» **PROBLEM**
Convert the material below into a JSON list of strings, one string per line. Start with the line that contains "region: Mississippi" and continue through the line that contains "latitude: 34.7190", skipping blank lines and leaving out the pictures.

» **RECORD SET**
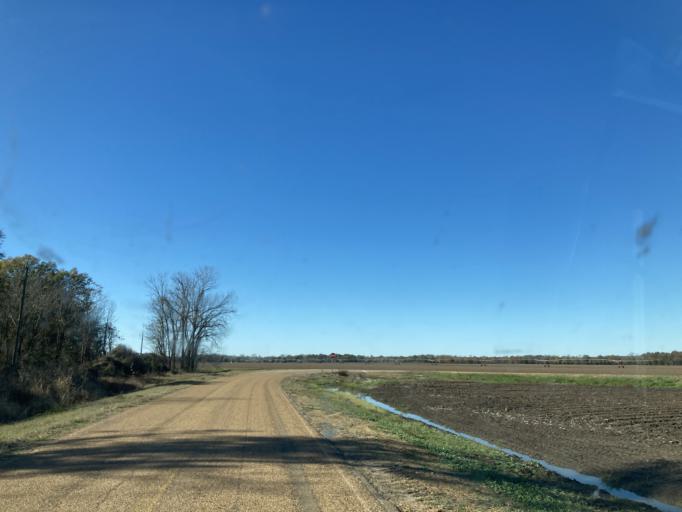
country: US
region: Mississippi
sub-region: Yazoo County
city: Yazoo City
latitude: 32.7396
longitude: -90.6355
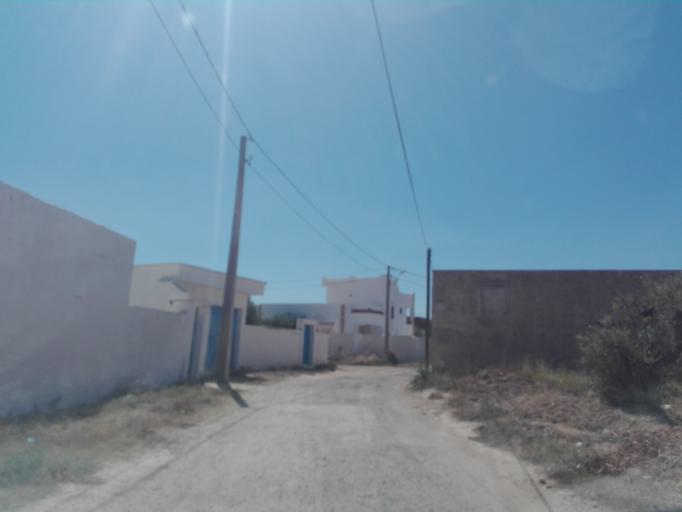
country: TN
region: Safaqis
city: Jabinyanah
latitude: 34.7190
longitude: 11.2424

* * *

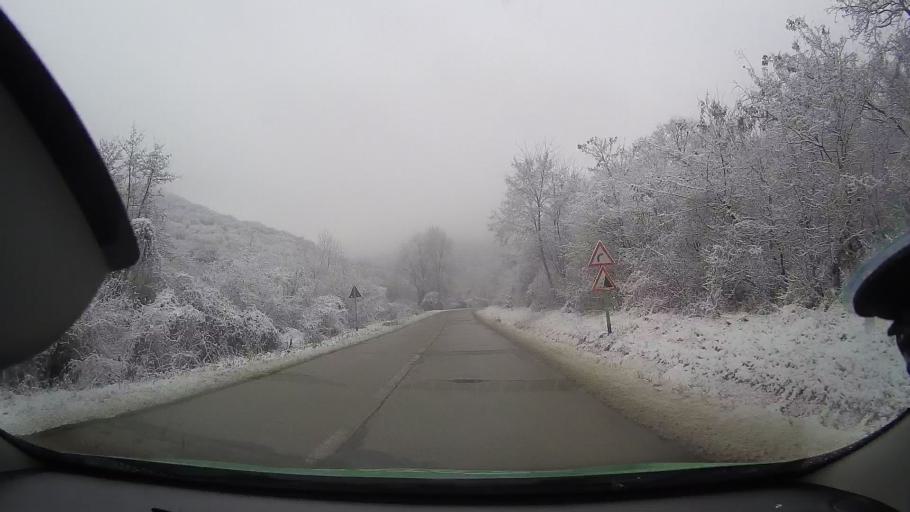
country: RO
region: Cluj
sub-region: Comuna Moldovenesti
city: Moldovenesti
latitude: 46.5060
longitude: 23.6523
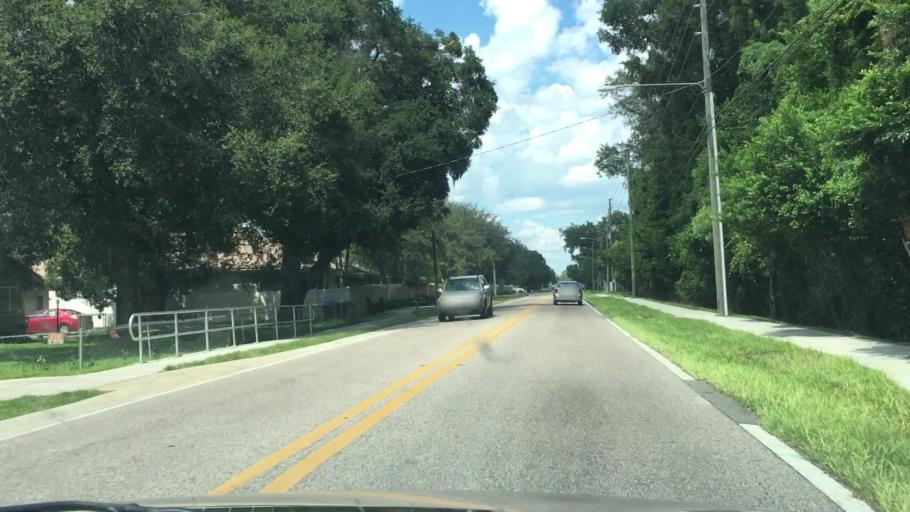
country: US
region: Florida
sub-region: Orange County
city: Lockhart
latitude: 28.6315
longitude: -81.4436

--

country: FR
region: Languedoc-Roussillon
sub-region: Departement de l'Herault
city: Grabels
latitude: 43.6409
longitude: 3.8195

» **ANSWER IN FULL**
[
  "region: Mississippi",
  "sub-region: Yazoo County",
  "city: Yazoo City",
  "latitude: 32.7396",
  "longitude: -90.6355",
  "country: TN",
  "region: Safaqis",
  "city: Jabinyanah",
  "latitude: 34.7190"
]